◆ How to complete this task: From the data, return each line holding the word "Work".

◆ Task data:
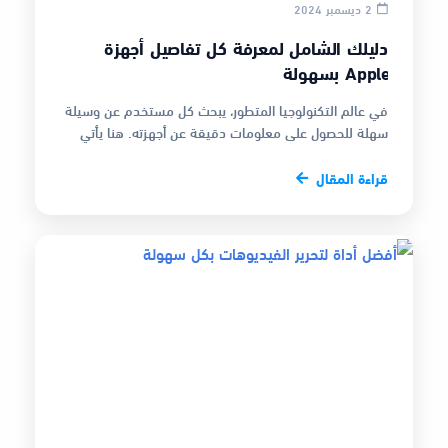
2 ديسمبر 2024
دليلك الشامل لمعرفة كل تفاصيل أجهزة
Apple بسهولة
في عالم التكنولوجيا المتطور، يبحث كل مستخدم عن وسيلة
سهلة للحصول على معلومات دقيقة عن أجهزته. هنا يأتي
دور تطبيق مميز يقدم موسوع…
قراءة المقال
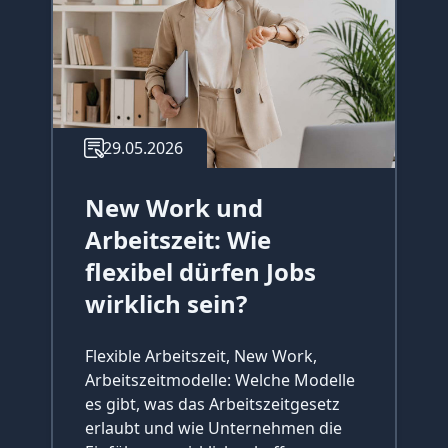
29.05.2026
New Work und
Arbeitszeit: Wie
flexibel dürfen Jobs
wirklich sein?
Flexible Arbeitszeit, New Work,
Arbeitszeitmodelle: Welche Modelle
es gibt, was das Arbeitszeitgesetz
erlaubt und wie Unternehmen die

◆ Result of the exercise:
New Work und
Flexible Arbeitszeit, New Work,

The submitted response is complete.